__Required action 1__
Put the lines of the entries below, the ones with camera lens and pose data, into a JSON list of strings, one string per line, skipping blank lines. Leave out the pictures.

__Document excerpt__
###
R/Rfit-package.R

#' All Scores
#' 
#' An object of class scores which includes the score function and it's
#' derivative for rank-based regression inference.
#' 
#' Using Wilcoxon (linear) scores leads to inference which has ARE of 0.955 to
#' least squares (ML) when the data are normal. Wilcoxon scores are optimal
#' when the underlying error distribution is logistic. Normal scores are
#' optimal when the data are normally distributed. Log-rank scores are optimal
#' when the data are from an exponential distribution, e.g. in a proportional
#' hazards model. Log-Generalized F scores can also be used in the analysis of
#' survival data (see Hettmansperger and McKean p. 233).
#' 
#' @name allscores
#' @aliases wscores nscores bentscores1 bentscores2 bentscores3 bentscores4
#' logGFscores logrank.scores
#' @docType data
#' @format The format is: Formal class 'scores' [package ".GlobalEnv"] with 2
#' slots ..@ phi :function (u) ..@ Dphi:function (u)
#' @references Hettmansperger, T.P. and McKean J.W. (2011), \emph{Robust
#' Nonparametric Statistical Methods, 2nd ed.}, New York: Chapman-Hall.
#' @keywords datasets
#' @examples
#' 
#' data(wscores)
#' x<-runif(10)
#' y<-rlogis(10)
#' rfit(y~x,scores=wscores)
#' 
NULL





#' The World Famous Baseball Data
#' 
#' These data come from the back-side of 59 baseball cards that Carrie had.
###
__Provided material__

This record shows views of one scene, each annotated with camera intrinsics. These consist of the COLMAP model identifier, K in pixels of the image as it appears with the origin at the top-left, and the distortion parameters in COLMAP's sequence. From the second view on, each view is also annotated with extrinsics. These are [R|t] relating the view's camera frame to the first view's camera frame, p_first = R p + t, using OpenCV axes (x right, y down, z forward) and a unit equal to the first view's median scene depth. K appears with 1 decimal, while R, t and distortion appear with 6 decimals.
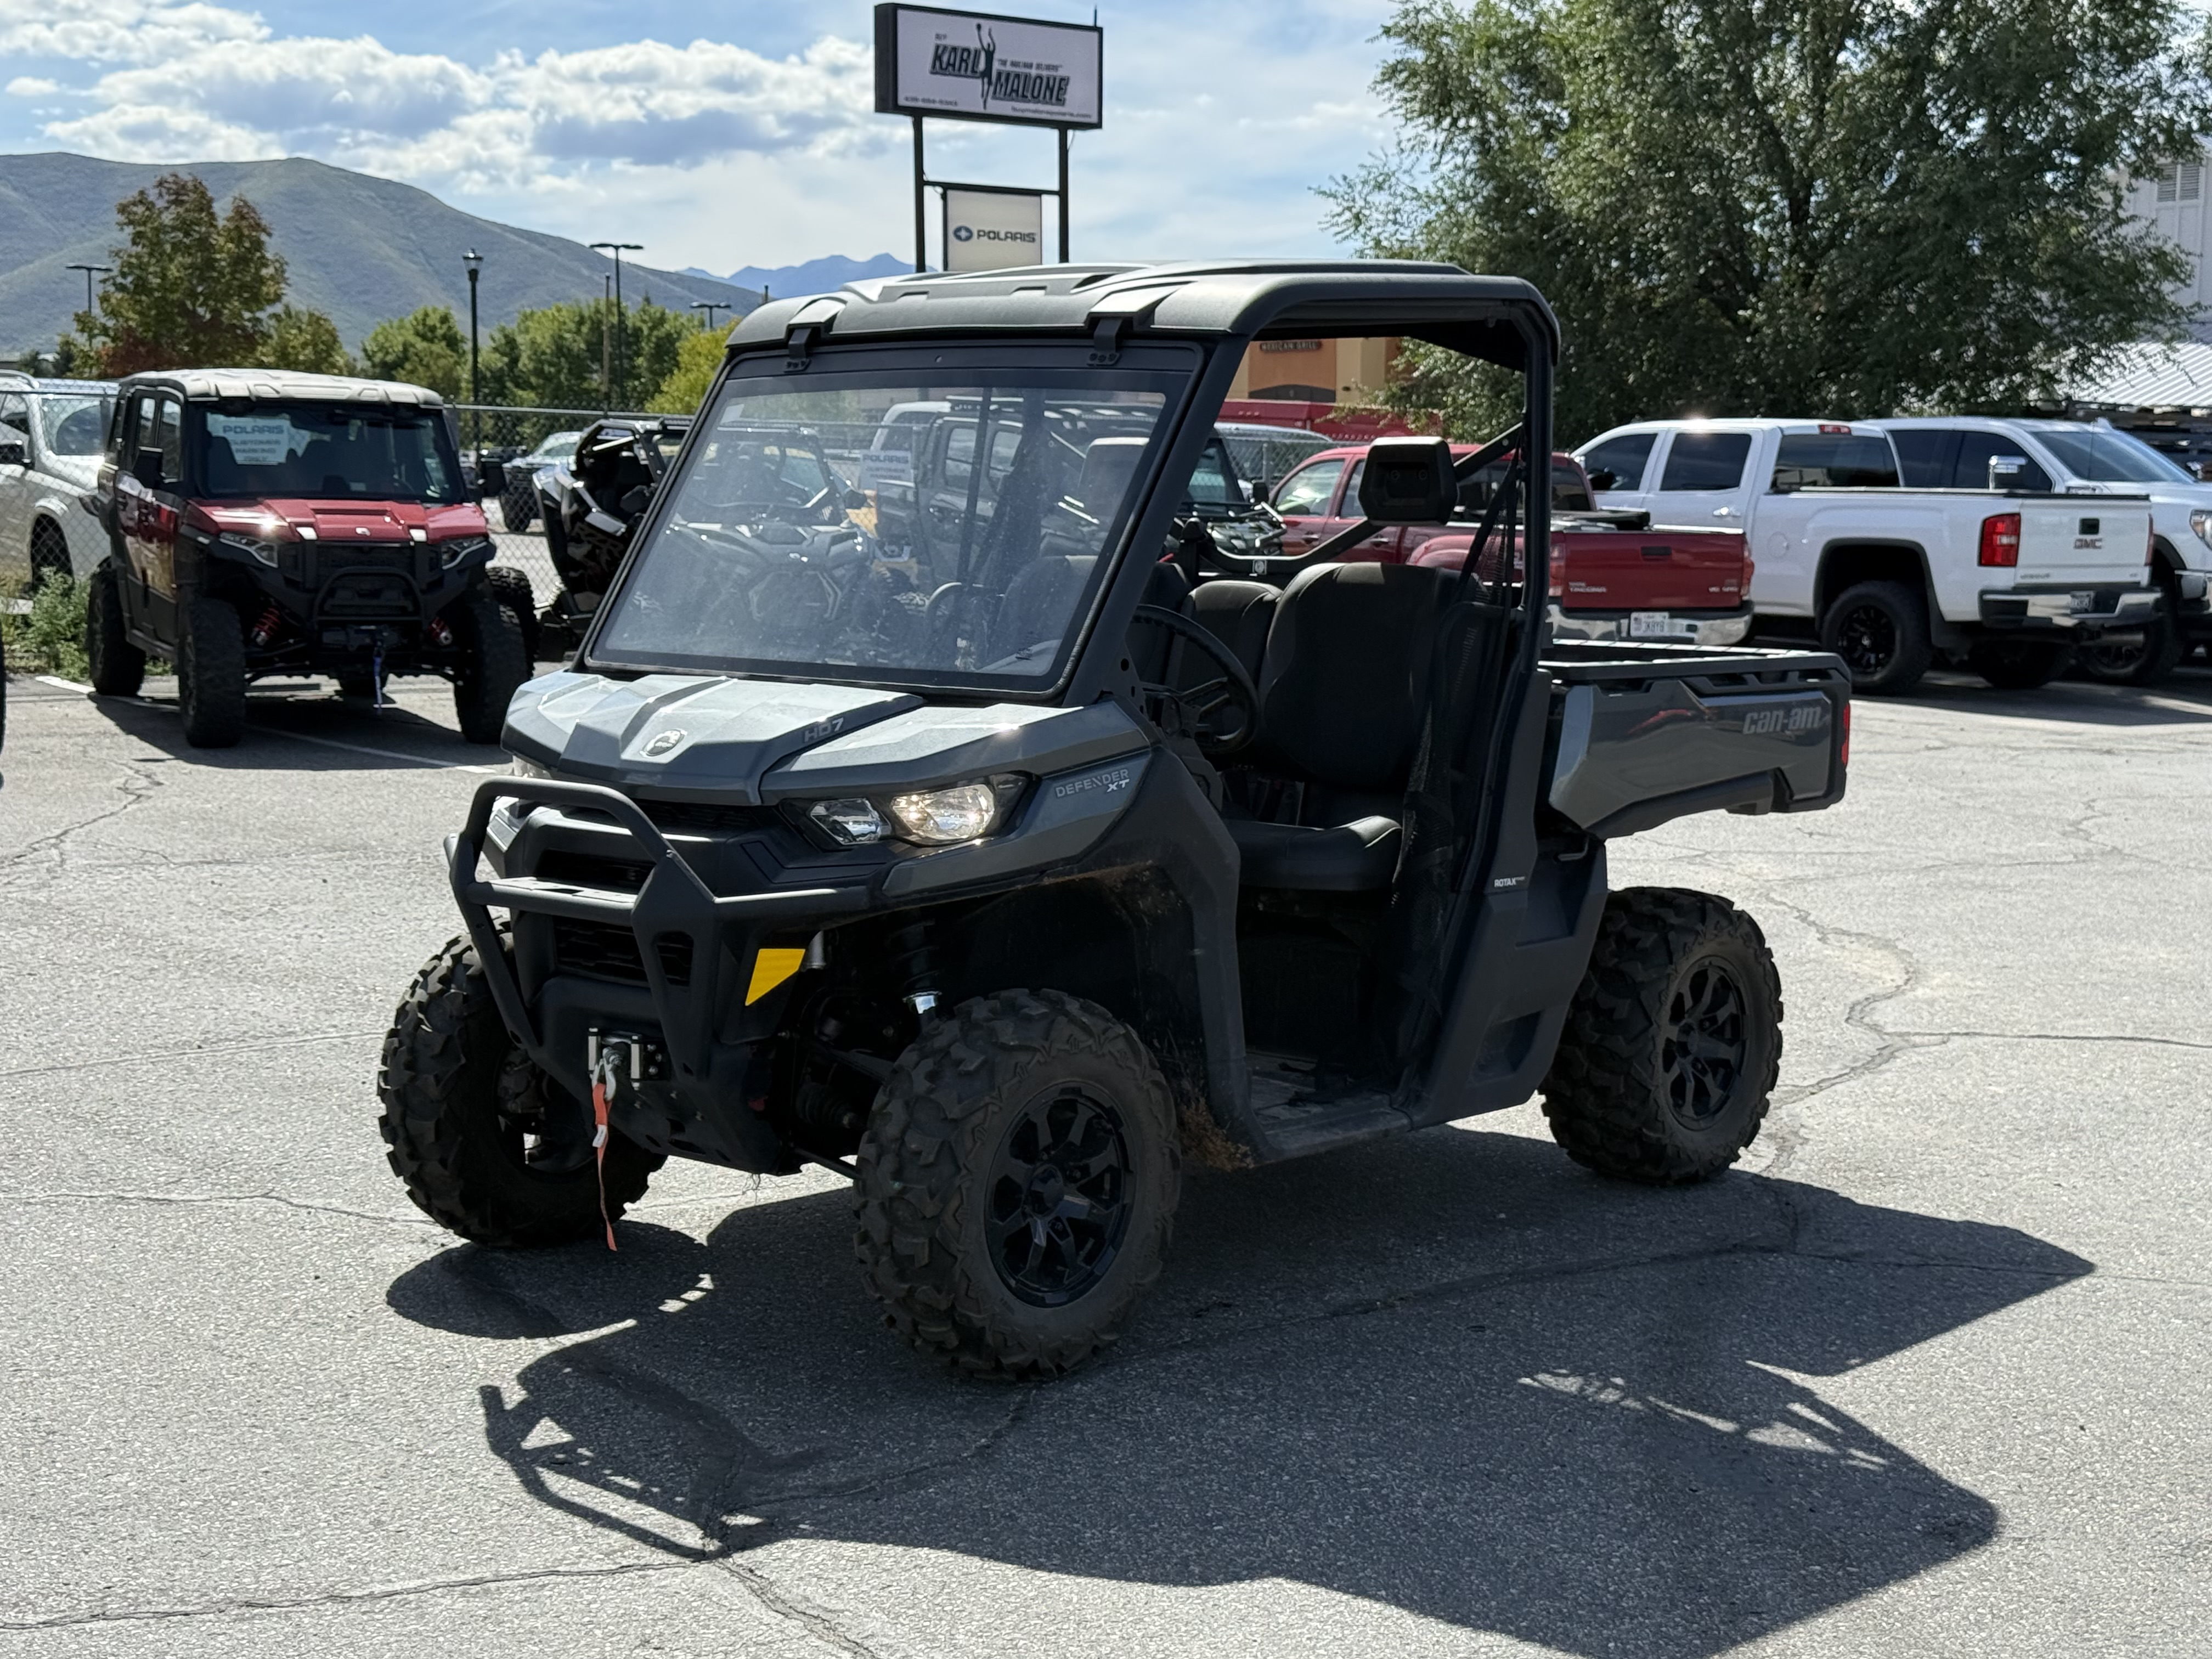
lens RADIAL K [[3104.7, 0, 1112.9], [0, 3104.7, 898.4], [0, 0, 1]] dist [0.117317, -0.023434]
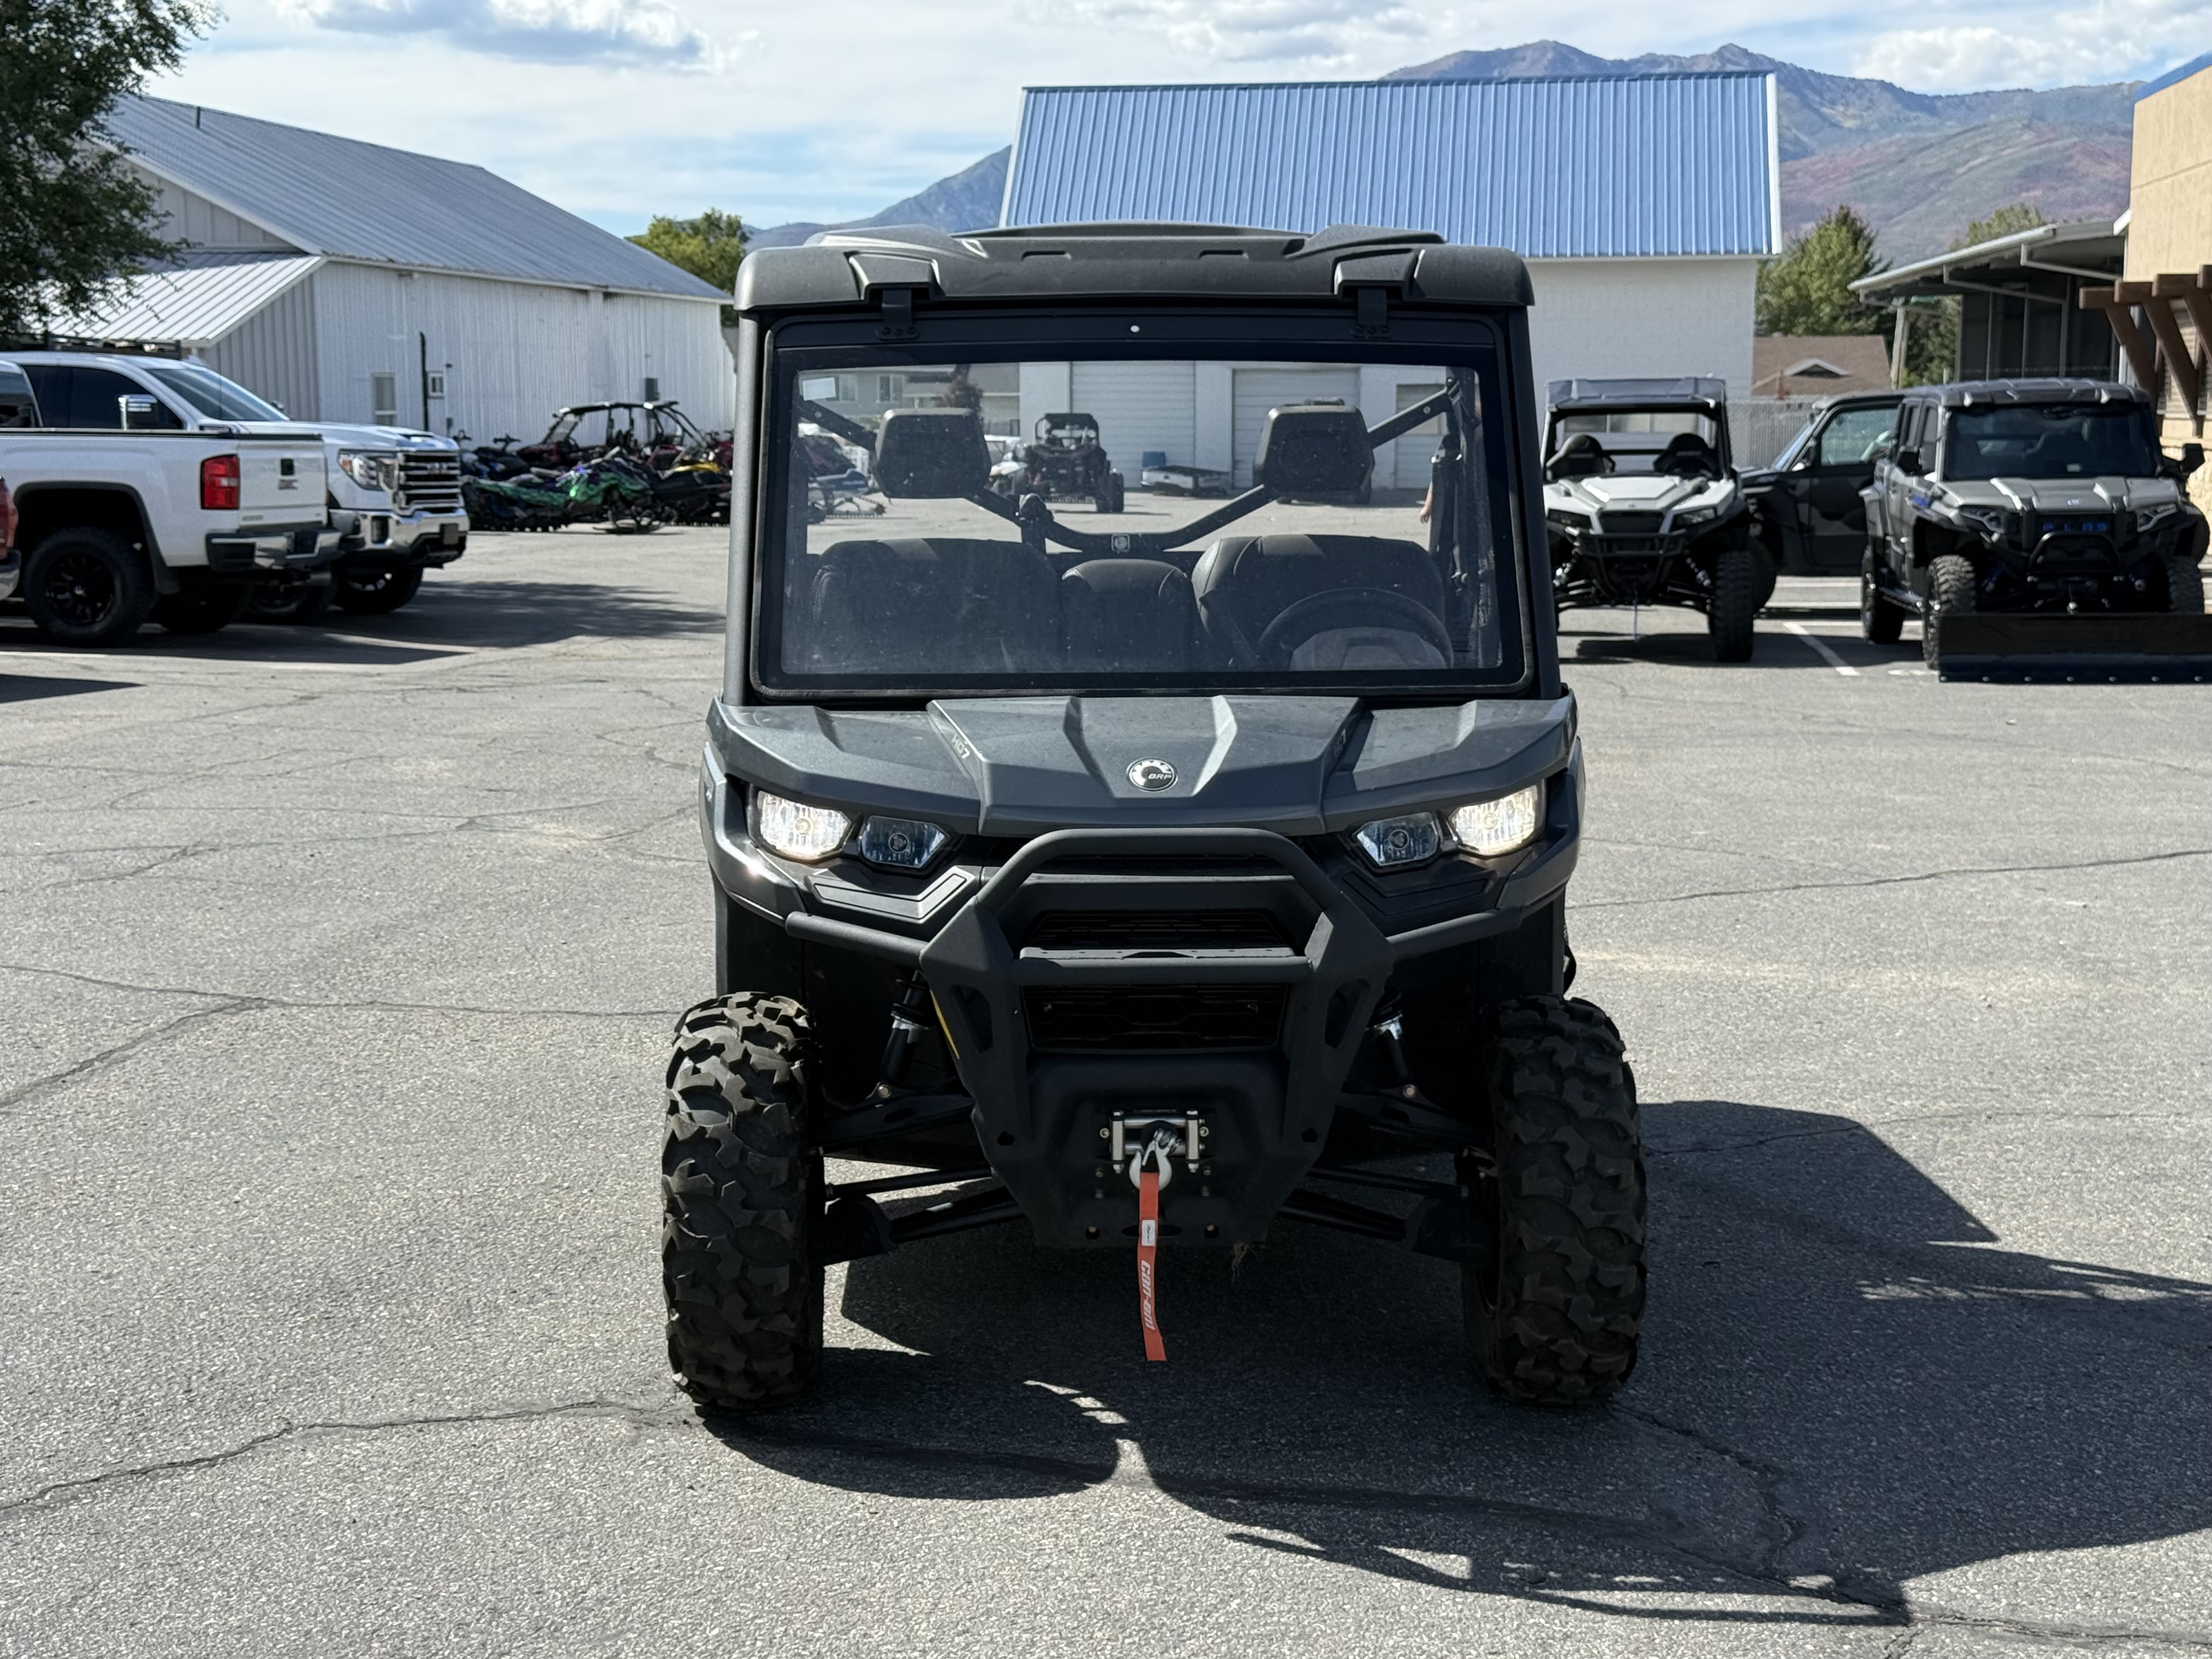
lens RADIAL K [[3104.7, 0, 1112.9], [0, 3104.7, 898.4], [0, 0, 1]] dist [0.117317, -0.023434]
pose [[0.746555, -0.114651, 0.655371, -0.164185], [0.100123, 0.993183, 0.059694, -0.015484], [-0.657747, 0.021053, 0.752945, 0.079917]]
###
__Required action 2__
Retype the R package documentation from "R/Rfit-package.R" to "rank-based regression inference.", keeping every character unchanged.

__Output 1__
[
  "This record shows views of one scene, each annotated with camera intrinsics. These consist of the COLMAP model identifier, K in pixels of the image as it appears with the origin at the top-left, and the distortion parameters in COLMAP's sequence. From the second view on, each view is also annotated with extrinsics. These are [R|t] relating the view's camera frame to the first view's camera frame, p_first = R p + t, using OpenCV axes (x right, y down, z forward) and a unit equal to the first view's median scene depth. K appears with 1 decimal, while R, t and distortion appear with 6 decimals.",
  "lens RADIAL K [[3104.7, 0, 1112.9], [0, 3104.7, 898.4], [0, 0, 1]] dist [0.117317, -0.023434]",
  "lens RADIAL K [[3104.7, 0, 1112.9], [0, 3104.7, 898.4], [0, 0, 1]] dist [0.117317, -0.023434]",
  "pose [[0.746555, -0.114651, 0.655371, -0.164185], [0.100123, 0.993183, 0.059694, -0.015484], [-0.657747, 0.021053, 0.752945, 0.079917]]"
]

__Output 2__
R/Rfit-package.R

#' All Scores
#' 
#' An object of class scores which includes the score function and it's
#' derivative for rank-based regression inference.